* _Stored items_

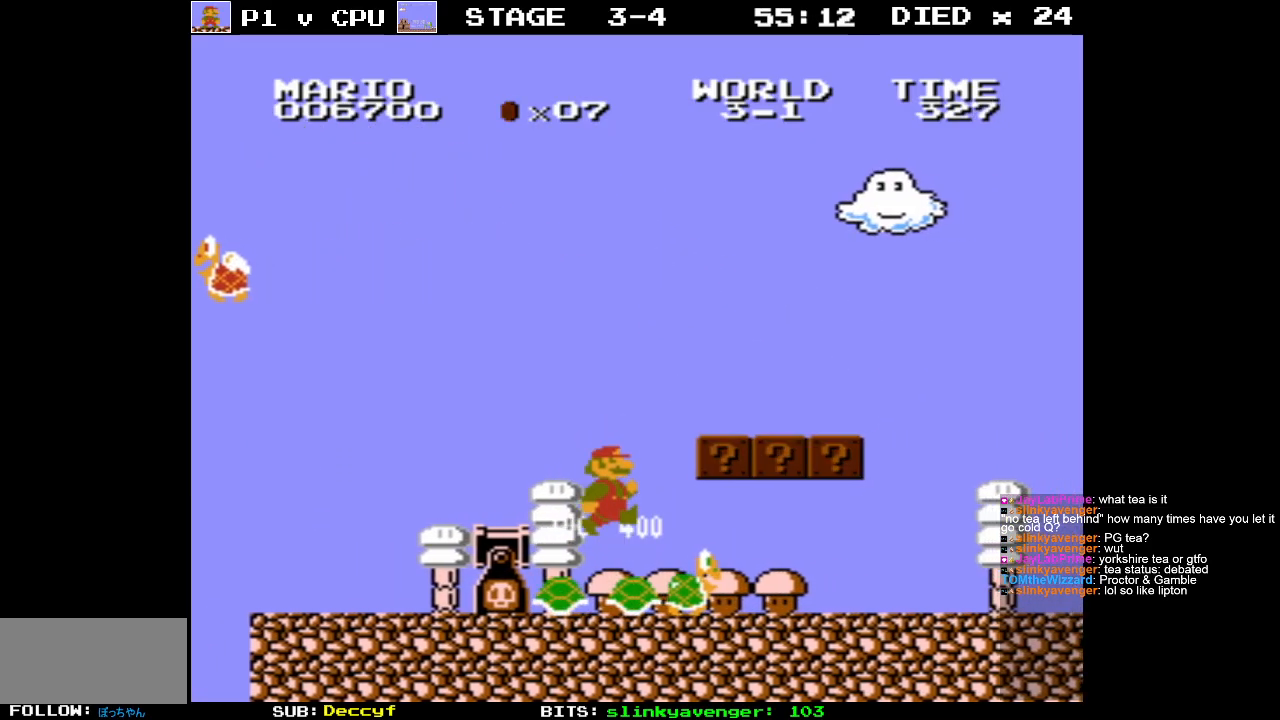
{"buttons": ["A"], "events": [[133, "DPAD_LEFT", "up"], [150, "A", "down"], [283, "DPAD_LEFT", "down"], [333, "A", "up"], [400, "DPAD_LEFT", "up"], [483, "A", "down"]]}
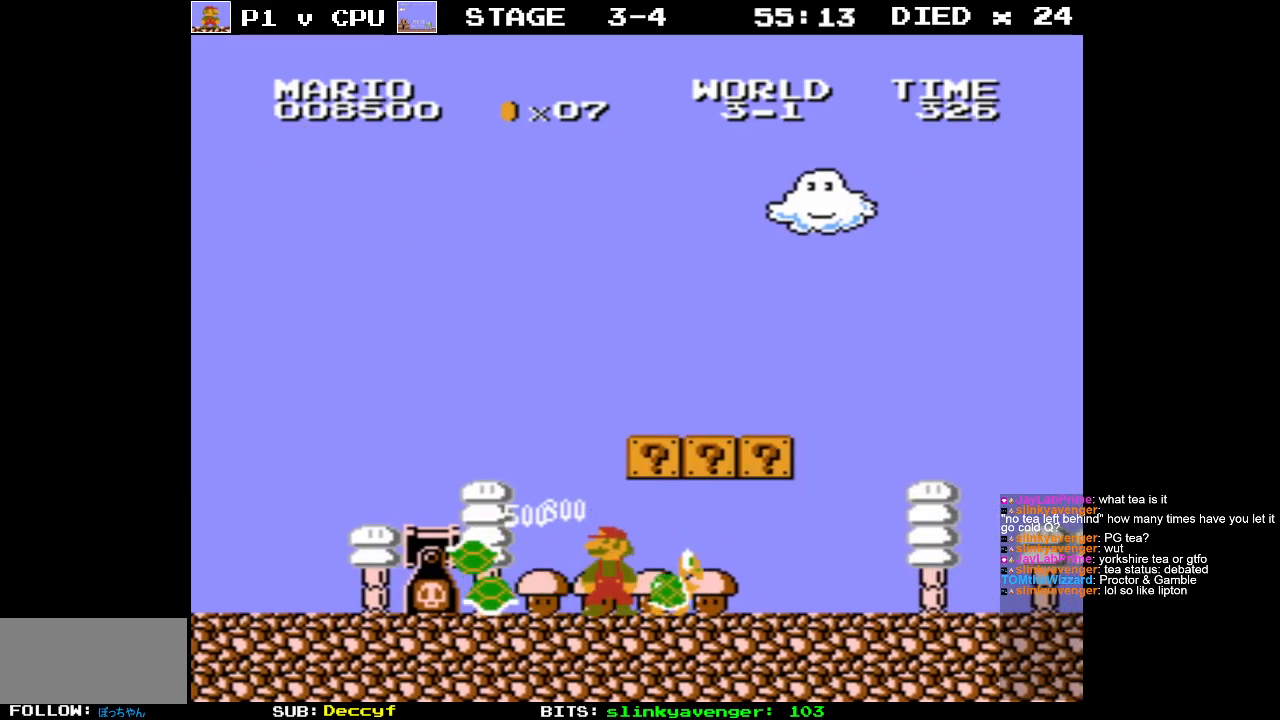
{"buttons": ["DPAD_RIGHT"], "events": [[50, "DPAD_LEFT", "down"], [200, "A", "up"], [200, "DPAD_UP", "down"], [217, "DPAD_LEFT", "up"], [217, "DPAD_UP", "up"], [333, "DPAD_RIGHT", "down"]]}
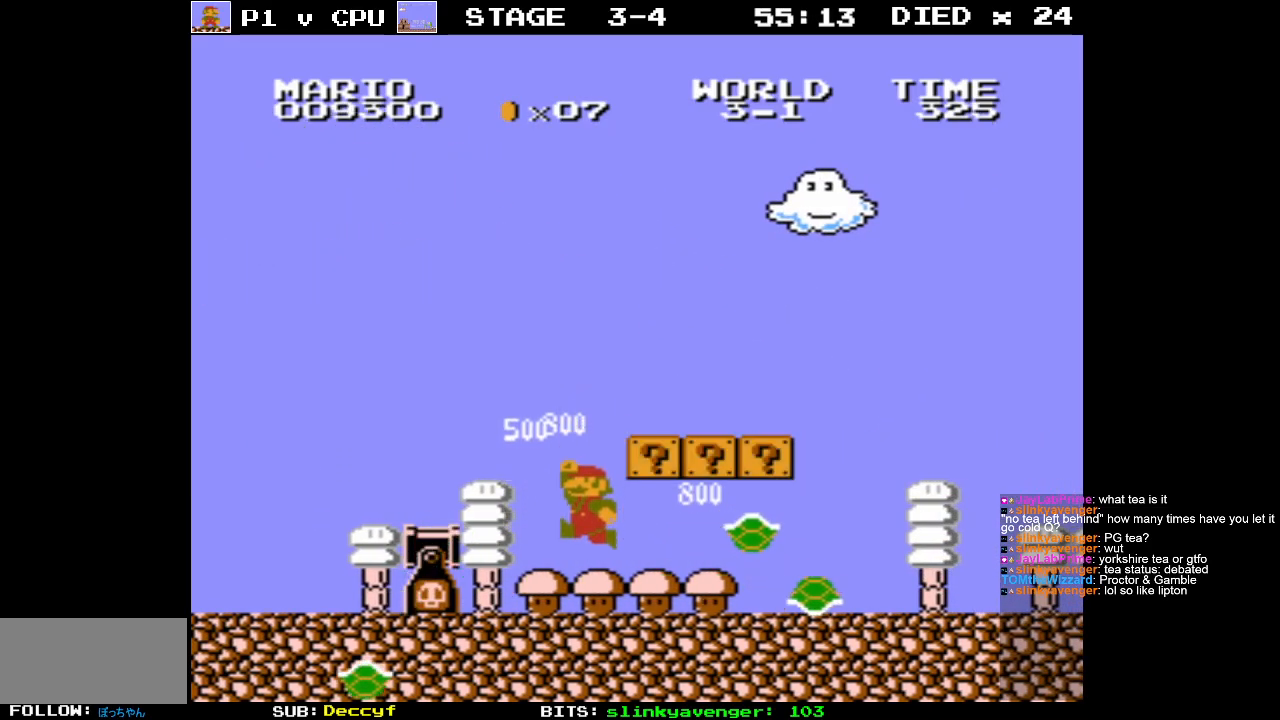
{"buttons": ["DPAD_LEFT"], "events": [[333, "DPAD_RIGHT", "up"], [350, "A", "down"], [367, "DPAD_LEFT", "down"], [483, "A", "up"]]}
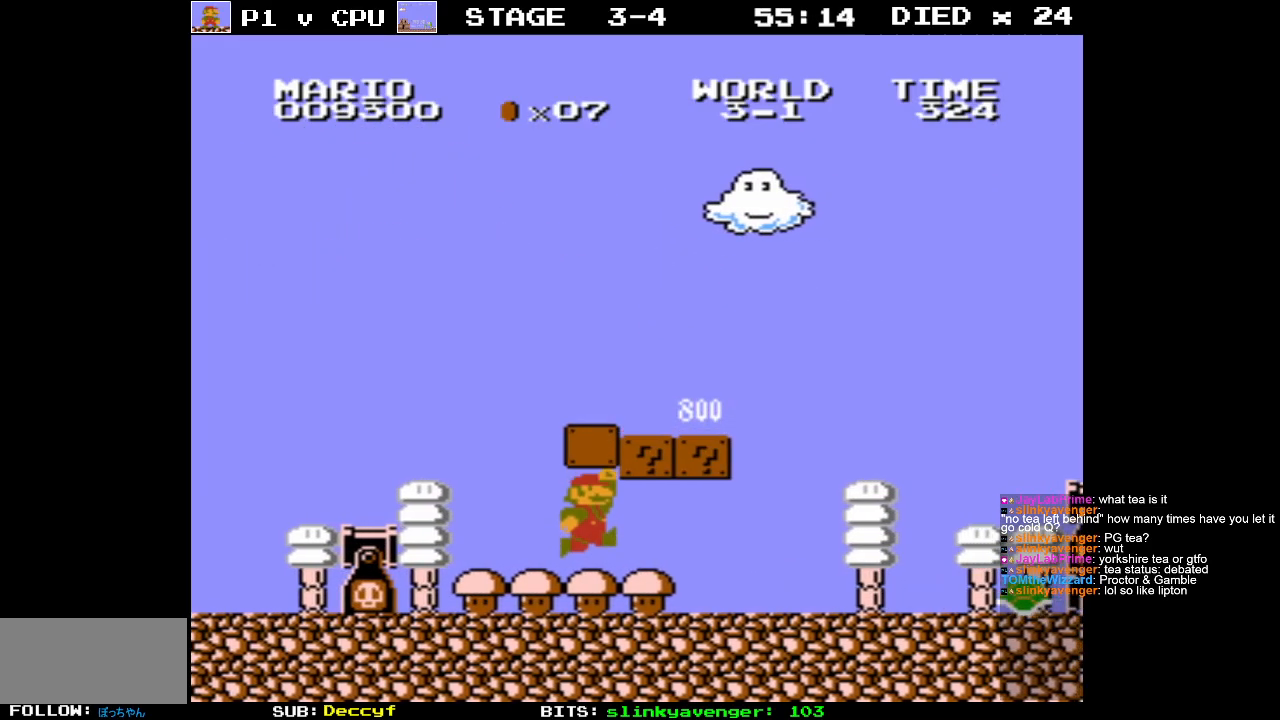
{"buttons": ["A", "DPAD_RIGHT"], "events": [[467, "DPAD_LEFT", "up"], [467, "DPAD_UP", "down"], [483, "DPAD_RIGHT", "down"], [483, "DPAD_UP", "up"], [500, "A", "down"]]}
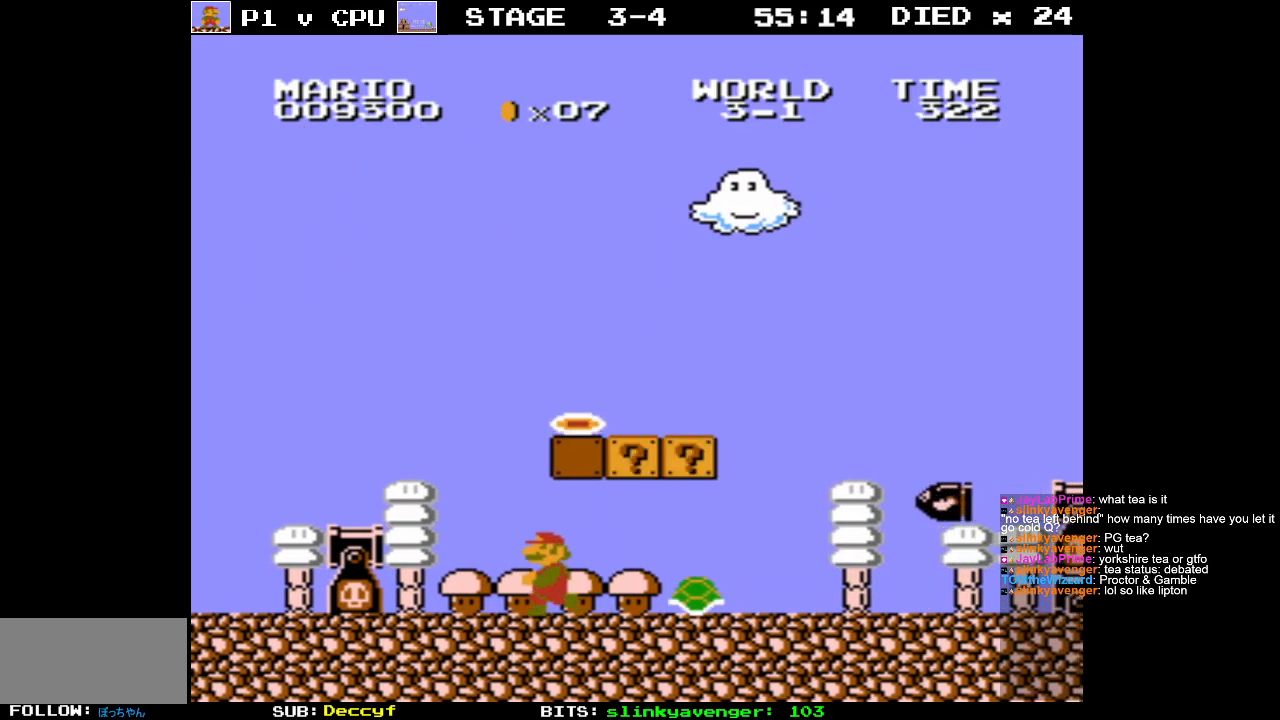
{"buttons": ["A", "DPAD_RIGHT"], "events": []}
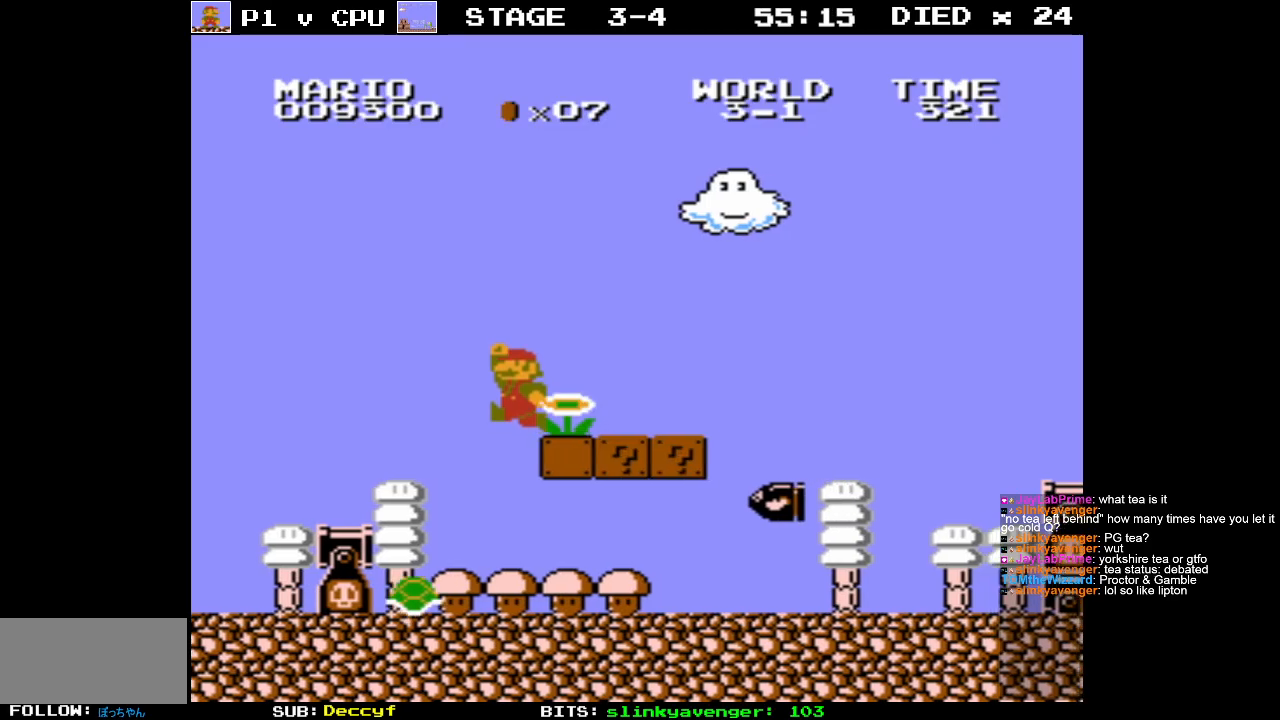
{"buttons": ["B", "DPAD_RIGHT"], "events": [[33, "A", "up"], [83, "B", "down"]]}
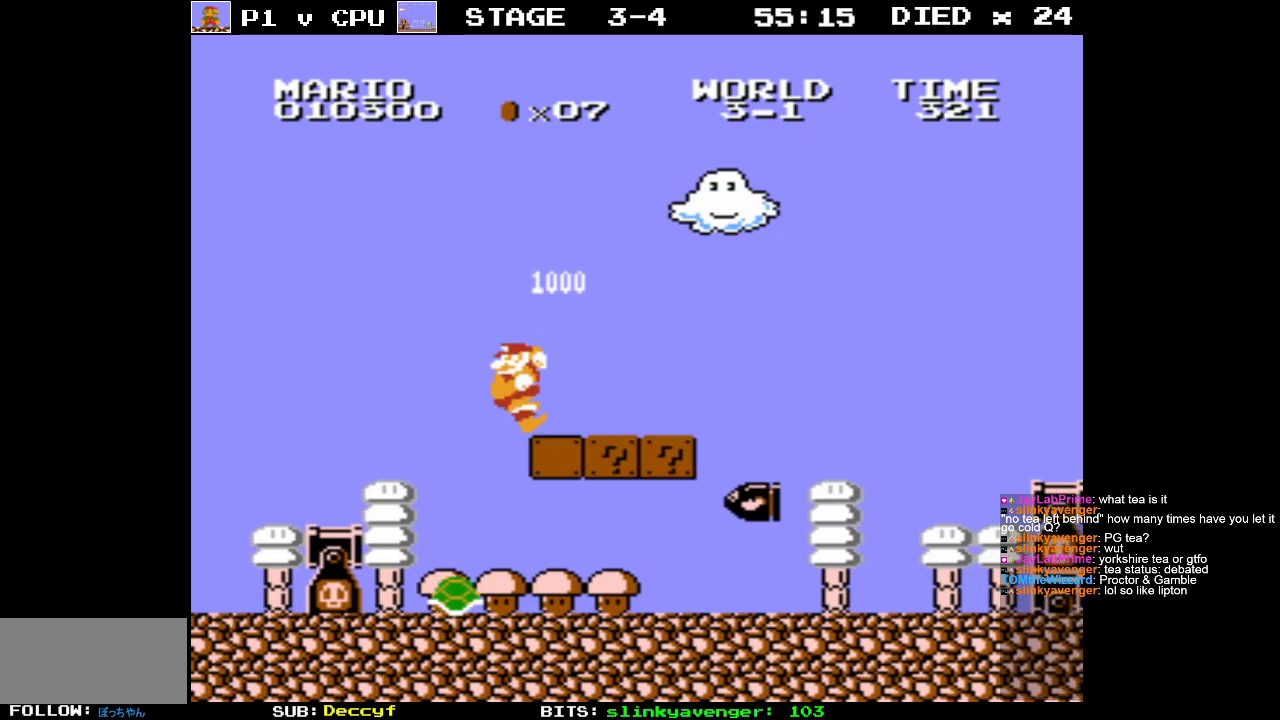
{"buttons": ["B", "DPAD_RIGHT"], "events": []}
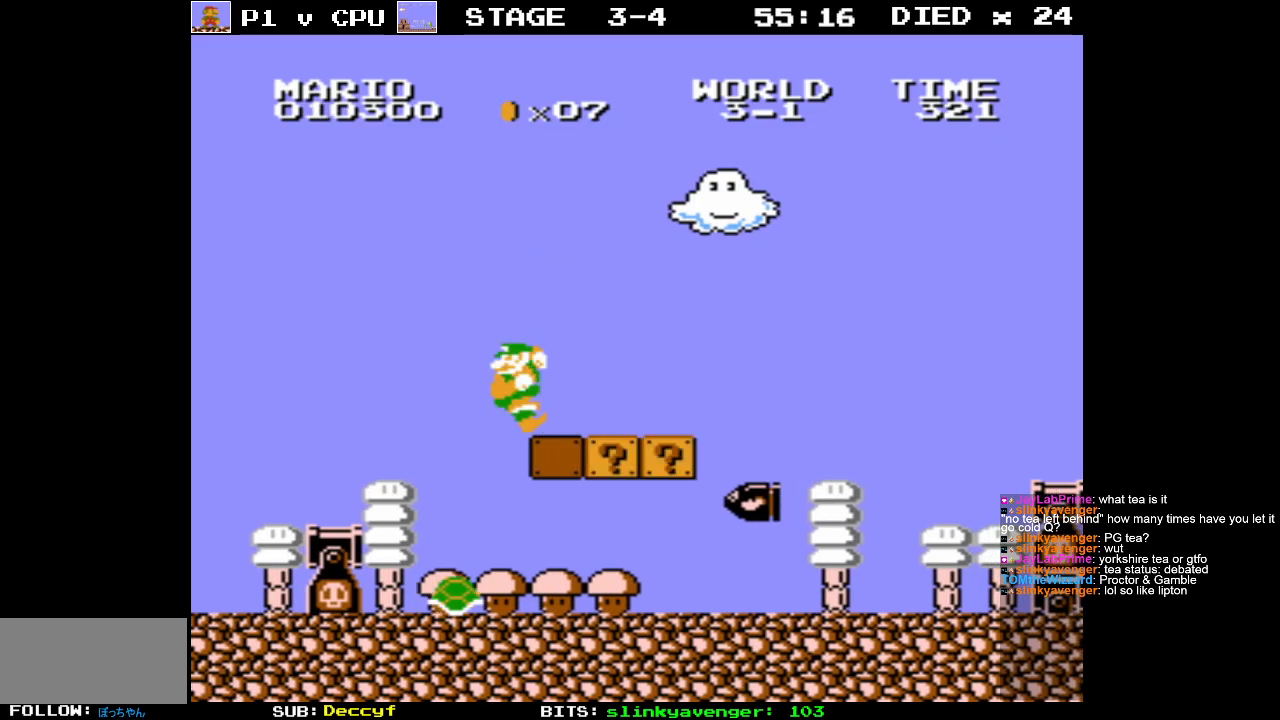
{"buttons": ["B", "DPAD_RIGHT"], "events": []}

* _Prompt_
Print all the lines above exactly as they are, but without the pictures.

* _Answer below_
{"buttons": ["A"], "events": [[133, "DPAD_LEFT", "up"], [150, "A", "down"], [283, "DPAD_LEFT", "down"], [333, "A", "up"], [400, "DPAD_LEFT", "up"], [483, "A", "down"]]}
{"buttons": ["DPAD_RIGHT"], "events": [[50, "DPAD_LEFT", "down"], [200, "A", "up"], [200, "DPAD_UP", "down"], [217, "DPAD_LEFT", "up"], [217, "DPAD_UP", "up"], [333, "DPAD_RIGHT", "down"]]}
{"buttons": ["DPAD_LEFT"], "events": [[333, "DPAD_RIGHT", "up"], [350, "A", "down"], [367, "DPAD_LEFT", "down"], [483, "A", "up"]]}
{"buttons": ["A", "DPAD_RIGHT"], "events": [[467, "DPAD_LEFT", "up"], [467, "DPAD_UP", "down"], [483, "DPAD_RIGHT", "down"], [483, "DPAD_UP", "up"], [500, "A", "down"]]}
{"buttons": ["A", "DPAD_RIGHT"], "events": []}
{"buttons": ["B", "DPAD_RIGHT"], "events": [[33, "A", "up"], [83, "B", "down"]]}
{"buttons": ["B", "DPAD_RIGHT"], "events": []}
{"buttons": ["B", "DPAD_RIGHT"], "events": []}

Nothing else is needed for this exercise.